# Just a Reminder!!!



## cigar_joel (May 16, 2006)

I write this to all of the members of Cigar Live with deep sincerity.

With all of the smoking bans coming into effect, lets all remember to do all we can. Contact you Local, State and National politicians and let them know how you feel. The only way to stop this is to make our selves heard.

Lets not stand by and let our freedoms be taken away but stand up and shout about our passion!!

All of us can do something. Please, Call a politician today!!

Click HERE to find out who you need to call.

Joel


----------



## mrgatorman (Mar 23, 2007)

Joel...cant thank you enough for this...your absolutely right...the political theory is...the loudest squeak gets the oil. That is to say that those who make the most noise get the attention...Cigar Smokers Unite!!!

We need to be heard. get out and send an email, make a phone call...its not as intimidating as it seems. it takes very little time and it can make all the difference in the world. 
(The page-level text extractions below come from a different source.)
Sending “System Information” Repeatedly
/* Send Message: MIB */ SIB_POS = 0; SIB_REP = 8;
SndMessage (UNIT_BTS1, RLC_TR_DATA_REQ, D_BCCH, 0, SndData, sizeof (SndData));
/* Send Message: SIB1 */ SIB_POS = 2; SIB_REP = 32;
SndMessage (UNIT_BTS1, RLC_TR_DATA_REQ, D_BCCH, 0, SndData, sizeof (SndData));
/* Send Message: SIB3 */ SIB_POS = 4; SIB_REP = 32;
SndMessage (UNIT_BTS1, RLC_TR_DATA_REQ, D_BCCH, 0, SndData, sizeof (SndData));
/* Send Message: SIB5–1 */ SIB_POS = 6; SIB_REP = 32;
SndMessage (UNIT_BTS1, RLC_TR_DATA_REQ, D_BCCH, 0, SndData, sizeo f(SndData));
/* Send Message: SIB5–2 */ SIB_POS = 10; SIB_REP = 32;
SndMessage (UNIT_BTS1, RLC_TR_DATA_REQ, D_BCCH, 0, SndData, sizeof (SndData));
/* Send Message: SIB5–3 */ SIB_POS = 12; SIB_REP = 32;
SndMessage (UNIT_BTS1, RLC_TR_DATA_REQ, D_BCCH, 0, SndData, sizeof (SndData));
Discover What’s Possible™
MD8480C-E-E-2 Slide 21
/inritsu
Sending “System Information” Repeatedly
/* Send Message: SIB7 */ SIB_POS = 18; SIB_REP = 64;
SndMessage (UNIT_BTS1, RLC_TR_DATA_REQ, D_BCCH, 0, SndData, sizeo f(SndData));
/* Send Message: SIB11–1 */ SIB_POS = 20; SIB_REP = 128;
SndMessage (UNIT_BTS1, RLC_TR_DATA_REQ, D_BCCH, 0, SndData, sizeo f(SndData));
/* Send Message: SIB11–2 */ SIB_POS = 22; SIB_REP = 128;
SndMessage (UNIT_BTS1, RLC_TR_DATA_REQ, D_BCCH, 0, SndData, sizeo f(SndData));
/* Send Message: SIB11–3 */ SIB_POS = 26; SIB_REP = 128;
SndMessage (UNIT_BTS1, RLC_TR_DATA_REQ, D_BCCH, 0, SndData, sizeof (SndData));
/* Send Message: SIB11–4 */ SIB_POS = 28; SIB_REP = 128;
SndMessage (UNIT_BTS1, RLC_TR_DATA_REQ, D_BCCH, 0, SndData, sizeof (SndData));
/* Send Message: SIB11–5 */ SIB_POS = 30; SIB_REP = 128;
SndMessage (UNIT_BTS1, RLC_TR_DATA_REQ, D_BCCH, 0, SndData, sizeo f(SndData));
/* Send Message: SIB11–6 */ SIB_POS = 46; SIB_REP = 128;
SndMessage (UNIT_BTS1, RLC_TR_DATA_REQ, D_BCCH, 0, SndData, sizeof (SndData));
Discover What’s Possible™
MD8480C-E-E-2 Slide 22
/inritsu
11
Let them know. all we want is the opportunity to enjoy ourselves as those who have a glass of wine do. Cigar Smokers are generous, fun loving, very relatable people. were easily approachable, eager to teach, and fun to be with...Cigar Smokers make this world just a little bit of a better place to be. My pennies...but something to think about.


----------



## tobacmon (May 17, 2007)

*Already called-----*

I agree and everyone with this community need to do just this. We will be the only ones to lose in the long run--And ofcoarse the retailers.


----------